### Excerpt to read
╭──

Under the treaty, the nonweapon members have pledged not to build nuclear weapons and to accept International Atomic Energy Agency (IAEA) inspections of all their nuclear activities. In turn they are guaranteed access to peaceful nuclear technology.
Because nuclear suppliers require IAEA safeguards -- and a number of non-NPT states like France also have adopted such guidelines -- nations seeking to develop nuclear arms have had to resort to the nuclear black market to build facilities.
This, say experts, has helped slow the overall pace of proliferation.
But the US is now pushing for what are called ``full-scope safeguards'' under which a customer for nuclear sales must place not only the exported item but all its nuclear facilities under IAEA inspection. This is now required of American exports under the US Nuclear Nonproliferation Act of 1978. Canada, Australia, and Sweden have similar requirements. But most other suppliers, notably in Western Europe, continue to require safeguards only for the item exported.

╰──

### Source material
╭──

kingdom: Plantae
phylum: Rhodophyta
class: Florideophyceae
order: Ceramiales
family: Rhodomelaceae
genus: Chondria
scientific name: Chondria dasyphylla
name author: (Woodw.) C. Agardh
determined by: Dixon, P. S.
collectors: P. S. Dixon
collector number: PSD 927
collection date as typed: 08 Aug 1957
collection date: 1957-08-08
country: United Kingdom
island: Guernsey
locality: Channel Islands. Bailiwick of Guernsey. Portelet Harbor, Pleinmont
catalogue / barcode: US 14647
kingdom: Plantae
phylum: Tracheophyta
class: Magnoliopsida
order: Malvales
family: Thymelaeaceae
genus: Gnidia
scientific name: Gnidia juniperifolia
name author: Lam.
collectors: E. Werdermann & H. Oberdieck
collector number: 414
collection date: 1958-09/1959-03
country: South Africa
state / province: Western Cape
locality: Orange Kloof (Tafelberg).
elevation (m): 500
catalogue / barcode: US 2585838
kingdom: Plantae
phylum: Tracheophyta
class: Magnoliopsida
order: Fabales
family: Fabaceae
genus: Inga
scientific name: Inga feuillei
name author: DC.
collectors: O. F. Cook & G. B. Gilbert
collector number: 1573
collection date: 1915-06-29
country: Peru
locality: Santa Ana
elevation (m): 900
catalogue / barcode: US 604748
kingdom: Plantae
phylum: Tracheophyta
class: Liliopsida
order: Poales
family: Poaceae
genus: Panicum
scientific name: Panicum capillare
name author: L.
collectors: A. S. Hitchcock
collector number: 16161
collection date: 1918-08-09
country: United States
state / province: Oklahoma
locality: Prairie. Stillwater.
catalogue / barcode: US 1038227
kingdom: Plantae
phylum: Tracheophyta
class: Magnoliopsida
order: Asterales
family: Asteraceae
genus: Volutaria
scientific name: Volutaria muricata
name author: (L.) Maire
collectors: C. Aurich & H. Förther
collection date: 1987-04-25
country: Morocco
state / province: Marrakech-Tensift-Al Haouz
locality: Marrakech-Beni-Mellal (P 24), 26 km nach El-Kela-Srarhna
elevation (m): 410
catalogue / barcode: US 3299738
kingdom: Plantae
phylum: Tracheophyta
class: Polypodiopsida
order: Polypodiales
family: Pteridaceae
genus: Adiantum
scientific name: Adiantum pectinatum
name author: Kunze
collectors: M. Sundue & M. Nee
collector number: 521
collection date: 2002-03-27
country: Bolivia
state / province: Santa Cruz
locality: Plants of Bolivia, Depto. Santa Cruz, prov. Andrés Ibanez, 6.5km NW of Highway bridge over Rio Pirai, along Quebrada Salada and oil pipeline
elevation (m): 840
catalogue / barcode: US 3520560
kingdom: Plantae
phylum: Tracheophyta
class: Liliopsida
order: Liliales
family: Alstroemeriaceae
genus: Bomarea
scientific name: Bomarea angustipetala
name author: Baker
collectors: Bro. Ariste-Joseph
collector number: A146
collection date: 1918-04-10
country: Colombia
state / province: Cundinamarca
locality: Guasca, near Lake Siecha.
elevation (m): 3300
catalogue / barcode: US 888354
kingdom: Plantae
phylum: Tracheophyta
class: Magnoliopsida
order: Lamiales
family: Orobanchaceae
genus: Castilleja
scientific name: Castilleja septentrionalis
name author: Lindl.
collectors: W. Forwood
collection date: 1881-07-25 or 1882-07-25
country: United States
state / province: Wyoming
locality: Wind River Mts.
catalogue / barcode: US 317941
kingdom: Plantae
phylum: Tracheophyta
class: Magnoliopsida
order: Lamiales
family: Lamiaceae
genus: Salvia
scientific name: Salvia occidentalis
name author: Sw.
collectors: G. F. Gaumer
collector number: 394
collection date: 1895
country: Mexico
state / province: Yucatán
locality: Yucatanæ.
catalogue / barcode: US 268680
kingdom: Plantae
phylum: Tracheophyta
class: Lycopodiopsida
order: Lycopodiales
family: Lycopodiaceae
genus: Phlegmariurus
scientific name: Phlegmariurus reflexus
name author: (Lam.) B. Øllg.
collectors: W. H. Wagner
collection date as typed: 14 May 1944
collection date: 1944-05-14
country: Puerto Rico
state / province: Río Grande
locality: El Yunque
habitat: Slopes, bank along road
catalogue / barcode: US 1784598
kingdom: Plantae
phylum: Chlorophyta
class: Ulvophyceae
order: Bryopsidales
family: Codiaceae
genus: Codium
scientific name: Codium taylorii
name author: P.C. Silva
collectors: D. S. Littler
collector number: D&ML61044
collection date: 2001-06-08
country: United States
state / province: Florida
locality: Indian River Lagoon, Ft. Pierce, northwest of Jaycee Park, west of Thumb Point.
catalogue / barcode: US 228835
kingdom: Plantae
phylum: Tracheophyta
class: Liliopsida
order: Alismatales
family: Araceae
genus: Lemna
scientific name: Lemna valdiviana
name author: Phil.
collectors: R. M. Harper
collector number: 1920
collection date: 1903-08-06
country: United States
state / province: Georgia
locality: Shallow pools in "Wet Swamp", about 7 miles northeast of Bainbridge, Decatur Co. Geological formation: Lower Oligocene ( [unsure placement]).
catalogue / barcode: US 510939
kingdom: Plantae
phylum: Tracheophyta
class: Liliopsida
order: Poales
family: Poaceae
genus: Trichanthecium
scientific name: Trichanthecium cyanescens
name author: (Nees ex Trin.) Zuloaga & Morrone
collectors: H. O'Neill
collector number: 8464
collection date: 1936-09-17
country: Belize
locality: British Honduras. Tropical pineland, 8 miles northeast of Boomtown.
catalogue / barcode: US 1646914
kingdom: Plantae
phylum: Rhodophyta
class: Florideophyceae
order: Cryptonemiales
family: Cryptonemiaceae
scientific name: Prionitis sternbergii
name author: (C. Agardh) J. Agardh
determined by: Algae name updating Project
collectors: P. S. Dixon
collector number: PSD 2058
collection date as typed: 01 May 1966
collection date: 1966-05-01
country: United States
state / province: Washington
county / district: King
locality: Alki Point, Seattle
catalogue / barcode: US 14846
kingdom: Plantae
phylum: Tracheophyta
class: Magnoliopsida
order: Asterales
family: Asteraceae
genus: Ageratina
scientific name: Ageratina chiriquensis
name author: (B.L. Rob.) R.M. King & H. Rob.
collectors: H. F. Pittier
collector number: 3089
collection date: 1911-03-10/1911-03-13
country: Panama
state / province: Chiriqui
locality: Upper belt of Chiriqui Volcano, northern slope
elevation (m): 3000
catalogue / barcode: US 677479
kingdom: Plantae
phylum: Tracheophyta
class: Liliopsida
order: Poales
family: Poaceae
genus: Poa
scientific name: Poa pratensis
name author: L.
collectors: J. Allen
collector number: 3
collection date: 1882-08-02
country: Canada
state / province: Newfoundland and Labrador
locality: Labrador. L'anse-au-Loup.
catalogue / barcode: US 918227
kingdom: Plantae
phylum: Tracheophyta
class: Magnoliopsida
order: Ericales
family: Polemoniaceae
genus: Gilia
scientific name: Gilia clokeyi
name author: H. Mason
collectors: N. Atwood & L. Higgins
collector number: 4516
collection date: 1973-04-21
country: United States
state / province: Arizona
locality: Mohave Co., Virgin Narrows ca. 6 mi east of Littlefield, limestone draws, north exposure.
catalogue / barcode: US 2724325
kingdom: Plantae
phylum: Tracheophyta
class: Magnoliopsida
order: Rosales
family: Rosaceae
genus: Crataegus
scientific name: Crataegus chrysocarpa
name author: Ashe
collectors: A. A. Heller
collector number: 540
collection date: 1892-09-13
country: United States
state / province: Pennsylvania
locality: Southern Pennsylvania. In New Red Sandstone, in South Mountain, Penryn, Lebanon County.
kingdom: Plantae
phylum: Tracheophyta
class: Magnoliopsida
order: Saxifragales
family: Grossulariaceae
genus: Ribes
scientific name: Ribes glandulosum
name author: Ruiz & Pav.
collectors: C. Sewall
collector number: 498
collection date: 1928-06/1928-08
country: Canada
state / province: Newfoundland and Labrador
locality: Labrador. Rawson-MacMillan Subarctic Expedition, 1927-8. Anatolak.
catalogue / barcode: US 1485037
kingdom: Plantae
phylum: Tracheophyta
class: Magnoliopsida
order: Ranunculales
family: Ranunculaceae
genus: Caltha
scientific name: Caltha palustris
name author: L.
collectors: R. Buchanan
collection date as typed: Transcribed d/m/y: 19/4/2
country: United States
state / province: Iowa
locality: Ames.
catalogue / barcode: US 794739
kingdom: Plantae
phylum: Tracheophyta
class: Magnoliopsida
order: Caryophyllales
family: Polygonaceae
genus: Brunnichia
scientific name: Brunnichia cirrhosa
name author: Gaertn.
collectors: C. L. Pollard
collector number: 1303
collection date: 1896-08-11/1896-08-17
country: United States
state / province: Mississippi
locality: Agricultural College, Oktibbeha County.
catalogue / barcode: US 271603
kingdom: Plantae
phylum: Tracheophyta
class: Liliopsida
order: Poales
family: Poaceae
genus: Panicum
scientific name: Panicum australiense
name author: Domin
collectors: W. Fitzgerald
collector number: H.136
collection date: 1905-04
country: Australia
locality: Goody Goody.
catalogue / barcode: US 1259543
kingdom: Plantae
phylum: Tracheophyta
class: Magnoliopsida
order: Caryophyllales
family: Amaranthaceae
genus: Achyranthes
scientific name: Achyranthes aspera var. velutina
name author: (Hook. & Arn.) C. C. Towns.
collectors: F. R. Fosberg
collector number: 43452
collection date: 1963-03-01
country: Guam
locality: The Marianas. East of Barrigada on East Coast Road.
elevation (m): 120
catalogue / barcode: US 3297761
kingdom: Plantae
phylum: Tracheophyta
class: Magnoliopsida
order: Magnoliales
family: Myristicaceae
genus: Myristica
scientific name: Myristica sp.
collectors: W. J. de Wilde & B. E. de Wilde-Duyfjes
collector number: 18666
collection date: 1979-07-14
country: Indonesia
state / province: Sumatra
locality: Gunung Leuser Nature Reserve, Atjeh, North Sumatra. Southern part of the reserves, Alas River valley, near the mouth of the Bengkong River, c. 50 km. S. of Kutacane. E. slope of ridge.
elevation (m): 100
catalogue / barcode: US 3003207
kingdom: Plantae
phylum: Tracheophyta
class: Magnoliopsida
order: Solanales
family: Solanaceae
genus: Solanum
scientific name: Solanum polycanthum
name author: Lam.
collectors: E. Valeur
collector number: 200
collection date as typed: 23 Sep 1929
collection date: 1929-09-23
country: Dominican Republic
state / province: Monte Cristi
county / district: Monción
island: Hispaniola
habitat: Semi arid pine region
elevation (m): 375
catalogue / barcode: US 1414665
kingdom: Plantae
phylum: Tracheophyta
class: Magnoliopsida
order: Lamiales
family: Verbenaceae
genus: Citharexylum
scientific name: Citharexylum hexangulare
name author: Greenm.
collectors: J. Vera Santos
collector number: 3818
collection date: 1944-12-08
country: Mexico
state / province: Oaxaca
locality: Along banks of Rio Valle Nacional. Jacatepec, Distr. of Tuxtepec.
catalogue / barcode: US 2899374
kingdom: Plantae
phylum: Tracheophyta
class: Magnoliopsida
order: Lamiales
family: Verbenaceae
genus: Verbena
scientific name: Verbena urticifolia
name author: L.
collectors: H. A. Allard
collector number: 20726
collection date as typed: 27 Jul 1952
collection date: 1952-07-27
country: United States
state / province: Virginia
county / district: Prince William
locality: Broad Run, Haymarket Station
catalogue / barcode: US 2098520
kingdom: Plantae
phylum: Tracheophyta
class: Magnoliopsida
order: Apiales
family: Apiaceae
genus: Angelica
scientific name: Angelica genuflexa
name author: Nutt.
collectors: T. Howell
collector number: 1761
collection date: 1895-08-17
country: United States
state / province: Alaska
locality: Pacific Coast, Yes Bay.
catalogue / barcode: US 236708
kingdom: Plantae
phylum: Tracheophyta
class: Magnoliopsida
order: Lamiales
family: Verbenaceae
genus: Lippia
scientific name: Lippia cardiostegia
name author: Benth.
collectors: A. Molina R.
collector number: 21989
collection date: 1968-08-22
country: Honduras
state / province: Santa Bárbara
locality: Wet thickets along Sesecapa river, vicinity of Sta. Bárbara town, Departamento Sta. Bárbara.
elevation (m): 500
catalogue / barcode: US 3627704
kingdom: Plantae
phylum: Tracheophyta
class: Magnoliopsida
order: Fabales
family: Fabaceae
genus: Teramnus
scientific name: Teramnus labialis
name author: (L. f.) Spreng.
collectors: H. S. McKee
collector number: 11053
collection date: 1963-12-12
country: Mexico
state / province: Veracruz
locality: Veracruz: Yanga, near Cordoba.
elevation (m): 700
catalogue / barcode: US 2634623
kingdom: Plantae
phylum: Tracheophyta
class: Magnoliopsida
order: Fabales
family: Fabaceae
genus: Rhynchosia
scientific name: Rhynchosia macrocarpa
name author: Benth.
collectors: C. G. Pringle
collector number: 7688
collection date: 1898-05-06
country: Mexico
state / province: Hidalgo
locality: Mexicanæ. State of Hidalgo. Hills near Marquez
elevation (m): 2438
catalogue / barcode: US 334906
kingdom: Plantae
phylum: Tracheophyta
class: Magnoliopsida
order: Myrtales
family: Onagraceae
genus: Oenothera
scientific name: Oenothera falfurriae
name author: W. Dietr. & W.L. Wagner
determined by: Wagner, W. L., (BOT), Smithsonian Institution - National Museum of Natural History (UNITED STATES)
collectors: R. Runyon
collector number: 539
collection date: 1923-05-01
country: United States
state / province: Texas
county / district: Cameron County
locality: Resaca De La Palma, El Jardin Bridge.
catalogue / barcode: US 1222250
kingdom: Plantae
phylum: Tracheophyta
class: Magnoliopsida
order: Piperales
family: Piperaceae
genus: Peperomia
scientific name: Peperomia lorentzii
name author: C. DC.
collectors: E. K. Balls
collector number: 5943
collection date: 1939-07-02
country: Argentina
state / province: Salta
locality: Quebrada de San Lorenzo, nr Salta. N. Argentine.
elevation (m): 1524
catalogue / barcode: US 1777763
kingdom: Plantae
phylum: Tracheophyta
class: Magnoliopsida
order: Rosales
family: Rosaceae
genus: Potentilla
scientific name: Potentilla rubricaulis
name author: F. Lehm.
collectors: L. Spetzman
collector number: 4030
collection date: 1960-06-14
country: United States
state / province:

╰──

### Your instructions
Rewrite the passage on nuclear safeguards starting at "Because nuclear suppliers" and ending at "the item exported.", replacing "black market" with "underground trade".

### Solution to this problem
Because nuclear suppliers require IAEA safeguards -- and a number of non-NPT states like France also have adopted such guidelines -- nations seeking to develop nuclear arms have had to resort to the nuclear underground trade to build facilities.
This, say experts, has helped slow the overall pace of proliferation.
But the US is now pushing for what are called ``full-scope safeguards'' under which a customer for nuclear sales must place not only the exported item but all its nuclear facilities under IAEA inspection. This is now required of American exports under the US Nuclear Nonproliferation Act of 1978. Canada, Australia, and Sweden have similar requirements. But most other suppliers, notably in Western Europe, continue to require safeguards only for the item exported.